Answer: The authorization requirements for receivers are in Section 15.101 – unintentional radiators. They apply to receivers that tune within the range of 30 – 960 MHz and to CB receivers and radar detectors. The receiver in question is described as “VHF hi band” and would fall within this frequency range, so it’s subject to authorization under Part 15. If it’s a scanning receiver, it requires certification. If not, it would fall under the category of “all other receivers subject to Part 15” and would require authorization under either certification or declaration of conformity (DoC).
When equipment is modified by a party other than the original grantee or responsible party, the person performing the modifications becomes the new responsible party. Section 2.909 addresses this for both certified equipment (paragraph a) and equipment authorized under DoC (paragraph c). Section 2.1073(d) states that equipment authorized under DoC shall be retested for compliance if any modifications are made by the responsible party that could adversely affect the emanation characteristics of the equipment. DoC testing must be done at an accredited laboratory per Section 2.948(a)(3).

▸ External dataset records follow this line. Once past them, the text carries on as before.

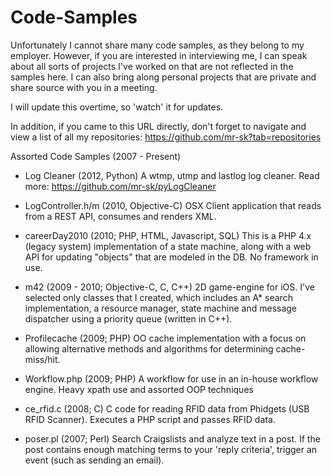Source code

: Code-Samples
============

Unfortunately I cannot share many code samples, as they belong to my employer. However, if you are interested in interviewing me, I can speak about all sorts of projects I've worked
on that are not reflected in the samples here. I can also bring along personal projects that are private and share source with you in a meeting. 

I will update this overtime, so 'watch' it for updates. 

In addition, if you came to this URL directly, don't forget to navigate and view a list of all my repositories: https://github.com/mr-sk?tab=repositories


Assorted Code Samples (2007 - Present)

* Log Cleaner (2012, Python)
  A wtmp, utmp and lastlog log cleaner. Read more: https://github.com/mr-sk/pyLogCleaner

* LogController.h/m (2010, Objective-C)
  OSX Client application that reads from a REST API, consumes and renders XML.

* careerDay2010 (2010; PHP, HTML, Javascript, SQL)
  This is a PHP 4.x (legacy system) implementation of a state machine, along with
  a web API for updating "objects" that are modeled in the DB. No framework in use. 

* m42 (2009 - 2010; Objective-C, C, C++)
  2D game-engine for iOS. I've selected only classes that I created, which includes
  an A* search implementation, a resource manager, state machine and message dispatcher 
  using a priority queue (written in C++).

* Profilecache (2009; PHP)
  OO cache implementation with a focus on allowing alternative methods and algorithms
  for determining cache-miss/hit. 

* Workflow.php (2009; PHP)
  A workflow for use in an in-house workflow engine. Heavy xpath use and assorted OOP
  techniques

* ce_rfid.c (2008; C)
  C code for reading RFID data from Phidgets (USB RFID Scanner). Executes a PHP script
  and passes RFID data. 

* poser.pl (2007; Perl)
  Search Craigslists and analyze text in a post. If the post contains enough matching
  terms to your 'reply criteria', trigger an event (such as sending an email).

Section 2.1043 permits certain changes to be made to certified equipment. However, except for changes to software-defined radio (SDR) software, only the grantee of certification can make these. See Section 2.1043(b)(4). If changes are made by another party, then a new certification would be required.
Please note that Section 15.1 prohibits the operation of intentional or unintentional radiators that don’t comply with the administrative and technical requirements of Part 15, including the equipment authorization requirement.